*** Available data ***

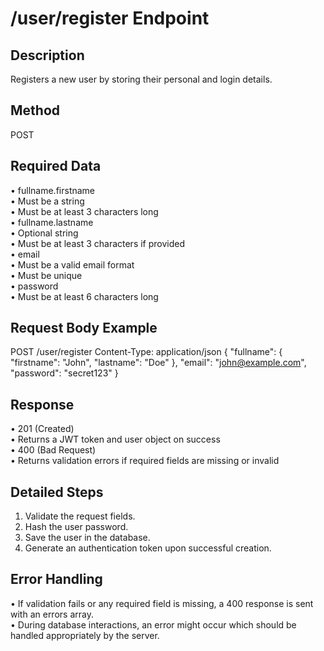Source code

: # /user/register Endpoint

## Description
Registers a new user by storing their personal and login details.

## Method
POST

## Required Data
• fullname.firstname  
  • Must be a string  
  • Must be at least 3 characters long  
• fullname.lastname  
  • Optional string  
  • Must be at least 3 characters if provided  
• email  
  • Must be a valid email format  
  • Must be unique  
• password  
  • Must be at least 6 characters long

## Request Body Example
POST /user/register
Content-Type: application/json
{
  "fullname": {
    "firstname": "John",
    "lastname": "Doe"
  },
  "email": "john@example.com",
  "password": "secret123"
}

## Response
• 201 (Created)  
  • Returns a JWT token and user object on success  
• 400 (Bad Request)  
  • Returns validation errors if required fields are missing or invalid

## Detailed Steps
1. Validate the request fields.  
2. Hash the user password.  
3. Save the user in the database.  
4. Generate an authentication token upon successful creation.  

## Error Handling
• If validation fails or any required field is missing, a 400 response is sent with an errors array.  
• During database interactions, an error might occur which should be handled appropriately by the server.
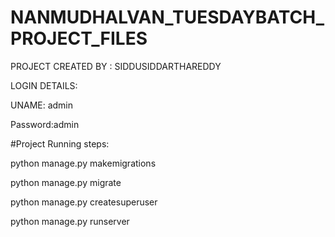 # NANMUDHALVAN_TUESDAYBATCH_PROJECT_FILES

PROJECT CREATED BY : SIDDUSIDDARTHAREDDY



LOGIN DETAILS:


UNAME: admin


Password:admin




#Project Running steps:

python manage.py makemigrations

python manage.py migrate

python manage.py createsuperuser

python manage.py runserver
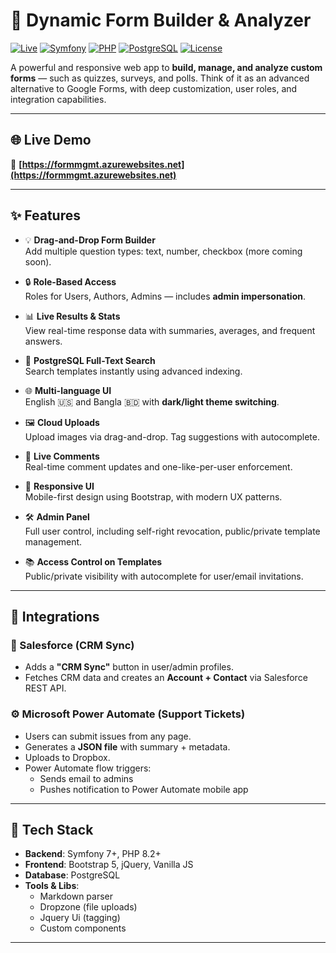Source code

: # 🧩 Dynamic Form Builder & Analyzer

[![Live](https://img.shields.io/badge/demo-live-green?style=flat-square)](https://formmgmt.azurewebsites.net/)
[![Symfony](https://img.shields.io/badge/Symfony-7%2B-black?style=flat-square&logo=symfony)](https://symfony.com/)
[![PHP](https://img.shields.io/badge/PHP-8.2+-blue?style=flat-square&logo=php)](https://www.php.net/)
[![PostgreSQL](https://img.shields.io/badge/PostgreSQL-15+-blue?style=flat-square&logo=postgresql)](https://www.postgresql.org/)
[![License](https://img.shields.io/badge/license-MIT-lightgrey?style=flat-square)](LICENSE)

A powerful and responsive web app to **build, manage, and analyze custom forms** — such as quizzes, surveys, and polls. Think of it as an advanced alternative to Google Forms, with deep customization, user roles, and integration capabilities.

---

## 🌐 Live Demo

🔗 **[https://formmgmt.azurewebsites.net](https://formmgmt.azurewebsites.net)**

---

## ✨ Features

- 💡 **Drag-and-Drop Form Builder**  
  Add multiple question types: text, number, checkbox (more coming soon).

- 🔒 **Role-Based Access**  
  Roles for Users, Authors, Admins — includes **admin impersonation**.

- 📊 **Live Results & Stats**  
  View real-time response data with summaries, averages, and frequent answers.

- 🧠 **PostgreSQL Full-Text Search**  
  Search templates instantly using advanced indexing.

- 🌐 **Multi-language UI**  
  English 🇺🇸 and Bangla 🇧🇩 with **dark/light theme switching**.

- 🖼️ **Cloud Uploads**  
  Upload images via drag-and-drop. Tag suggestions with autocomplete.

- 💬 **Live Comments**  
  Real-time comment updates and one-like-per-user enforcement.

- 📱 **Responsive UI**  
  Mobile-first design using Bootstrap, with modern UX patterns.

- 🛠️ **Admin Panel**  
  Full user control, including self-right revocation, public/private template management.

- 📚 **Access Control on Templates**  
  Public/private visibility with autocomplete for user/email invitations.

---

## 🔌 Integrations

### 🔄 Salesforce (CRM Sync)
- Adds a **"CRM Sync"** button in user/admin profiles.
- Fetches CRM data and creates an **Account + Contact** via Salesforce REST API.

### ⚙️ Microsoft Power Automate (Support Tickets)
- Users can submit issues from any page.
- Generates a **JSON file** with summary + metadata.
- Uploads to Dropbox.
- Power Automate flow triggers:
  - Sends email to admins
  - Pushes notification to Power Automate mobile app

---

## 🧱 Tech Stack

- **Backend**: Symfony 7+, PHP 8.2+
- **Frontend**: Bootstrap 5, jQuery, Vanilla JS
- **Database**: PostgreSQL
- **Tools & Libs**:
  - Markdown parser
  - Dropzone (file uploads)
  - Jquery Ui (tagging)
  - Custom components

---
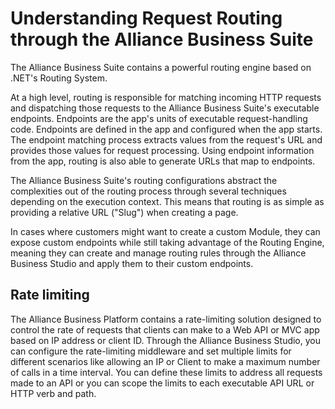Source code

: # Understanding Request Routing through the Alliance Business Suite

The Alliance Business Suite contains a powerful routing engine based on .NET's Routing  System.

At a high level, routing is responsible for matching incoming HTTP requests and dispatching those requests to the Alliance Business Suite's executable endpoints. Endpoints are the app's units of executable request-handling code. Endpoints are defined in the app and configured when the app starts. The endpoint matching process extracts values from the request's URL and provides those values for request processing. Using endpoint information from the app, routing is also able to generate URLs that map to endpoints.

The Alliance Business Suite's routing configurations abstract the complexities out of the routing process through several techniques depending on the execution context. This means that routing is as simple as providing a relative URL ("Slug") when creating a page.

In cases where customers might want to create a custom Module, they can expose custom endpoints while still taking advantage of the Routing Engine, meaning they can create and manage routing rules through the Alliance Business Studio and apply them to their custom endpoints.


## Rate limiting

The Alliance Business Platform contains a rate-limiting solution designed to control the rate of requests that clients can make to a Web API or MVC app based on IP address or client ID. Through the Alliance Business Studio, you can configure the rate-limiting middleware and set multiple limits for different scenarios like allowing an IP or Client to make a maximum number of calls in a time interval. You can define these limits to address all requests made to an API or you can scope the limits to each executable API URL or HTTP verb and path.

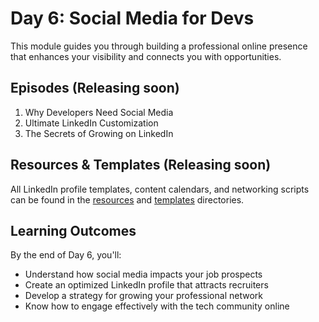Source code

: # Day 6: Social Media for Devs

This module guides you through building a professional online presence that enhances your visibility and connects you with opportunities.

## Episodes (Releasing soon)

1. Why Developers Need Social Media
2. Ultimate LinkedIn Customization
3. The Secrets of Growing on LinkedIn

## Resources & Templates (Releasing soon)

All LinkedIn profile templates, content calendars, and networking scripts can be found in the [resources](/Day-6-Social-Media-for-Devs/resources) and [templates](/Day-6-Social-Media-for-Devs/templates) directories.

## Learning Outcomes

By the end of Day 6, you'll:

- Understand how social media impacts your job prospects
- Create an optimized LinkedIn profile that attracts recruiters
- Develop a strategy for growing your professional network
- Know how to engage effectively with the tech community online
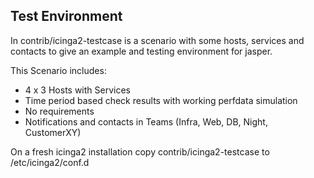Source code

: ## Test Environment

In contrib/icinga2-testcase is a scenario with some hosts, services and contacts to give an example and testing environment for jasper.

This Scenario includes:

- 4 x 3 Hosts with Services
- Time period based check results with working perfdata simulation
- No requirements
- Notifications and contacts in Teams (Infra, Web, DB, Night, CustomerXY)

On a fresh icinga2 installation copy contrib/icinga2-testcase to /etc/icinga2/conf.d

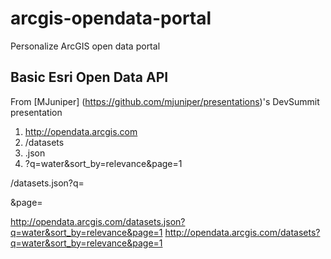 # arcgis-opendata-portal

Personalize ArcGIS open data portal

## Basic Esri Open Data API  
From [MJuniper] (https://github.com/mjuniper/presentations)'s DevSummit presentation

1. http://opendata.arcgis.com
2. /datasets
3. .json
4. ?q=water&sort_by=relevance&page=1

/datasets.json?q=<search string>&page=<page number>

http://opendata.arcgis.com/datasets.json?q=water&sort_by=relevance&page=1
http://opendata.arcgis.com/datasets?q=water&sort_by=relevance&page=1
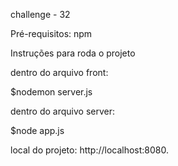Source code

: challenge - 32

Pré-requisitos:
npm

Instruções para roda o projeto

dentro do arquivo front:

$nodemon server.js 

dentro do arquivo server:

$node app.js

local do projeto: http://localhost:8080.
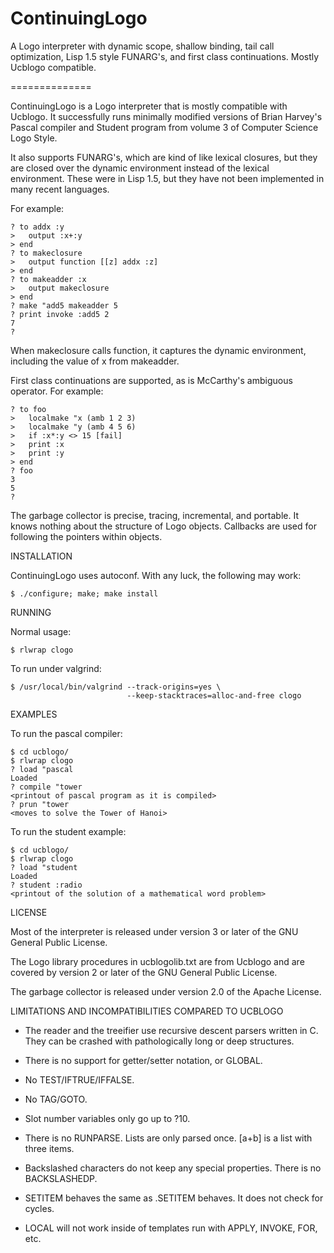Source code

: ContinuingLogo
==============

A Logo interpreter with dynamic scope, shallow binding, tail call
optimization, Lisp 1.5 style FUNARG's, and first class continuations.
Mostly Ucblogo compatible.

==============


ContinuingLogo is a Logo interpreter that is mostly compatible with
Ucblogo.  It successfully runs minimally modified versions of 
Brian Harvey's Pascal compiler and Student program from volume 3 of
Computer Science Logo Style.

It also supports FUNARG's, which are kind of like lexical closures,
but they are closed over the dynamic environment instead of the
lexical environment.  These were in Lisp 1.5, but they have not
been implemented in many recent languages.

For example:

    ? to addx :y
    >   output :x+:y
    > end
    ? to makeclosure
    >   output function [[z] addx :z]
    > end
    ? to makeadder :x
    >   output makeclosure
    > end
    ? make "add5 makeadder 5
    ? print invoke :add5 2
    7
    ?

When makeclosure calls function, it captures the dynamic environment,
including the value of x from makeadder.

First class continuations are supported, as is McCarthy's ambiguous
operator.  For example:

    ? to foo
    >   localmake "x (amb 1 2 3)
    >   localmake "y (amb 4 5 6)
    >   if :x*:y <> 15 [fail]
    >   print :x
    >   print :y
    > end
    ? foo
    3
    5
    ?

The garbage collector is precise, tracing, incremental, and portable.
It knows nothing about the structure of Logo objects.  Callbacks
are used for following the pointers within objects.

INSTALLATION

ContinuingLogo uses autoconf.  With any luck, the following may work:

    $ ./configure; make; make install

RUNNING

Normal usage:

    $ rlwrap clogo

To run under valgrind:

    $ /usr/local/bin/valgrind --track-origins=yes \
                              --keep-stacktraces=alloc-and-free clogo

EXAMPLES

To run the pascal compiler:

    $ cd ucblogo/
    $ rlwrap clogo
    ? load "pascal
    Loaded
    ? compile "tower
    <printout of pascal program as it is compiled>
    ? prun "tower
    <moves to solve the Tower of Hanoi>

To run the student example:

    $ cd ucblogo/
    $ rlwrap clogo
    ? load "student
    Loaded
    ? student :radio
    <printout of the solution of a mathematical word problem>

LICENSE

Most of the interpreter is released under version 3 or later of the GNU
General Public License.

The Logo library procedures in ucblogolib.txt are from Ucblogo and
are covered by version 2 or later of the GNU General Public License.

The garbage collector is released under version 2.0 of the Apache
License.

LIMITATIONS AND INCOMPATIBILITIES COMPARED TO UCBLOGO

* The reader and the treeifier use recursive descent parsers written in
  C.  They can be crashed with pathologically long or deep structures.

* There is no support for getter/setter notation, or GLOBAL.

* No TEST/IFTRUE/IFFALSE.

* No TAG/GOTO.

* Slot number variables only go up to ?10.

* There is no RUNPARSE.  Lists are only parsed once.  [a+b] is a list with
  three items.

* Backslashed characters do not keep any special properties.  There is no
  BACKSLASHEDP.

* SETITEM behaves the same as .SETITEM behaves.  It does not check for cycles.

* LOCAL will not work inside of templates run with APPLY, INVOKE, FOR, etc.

*** End of Available data ***

About this exercise ▸ What lines in the data above contain the word "There"? Copy them all.

Finished exercise ▸
* There is no support for getter/setter notation, or GLOBAL.
* There is no RUNPARSE.  Lists are only parsed once.  [a+b] is a list with
* Backslashed characters do not keep any special properties.  There is no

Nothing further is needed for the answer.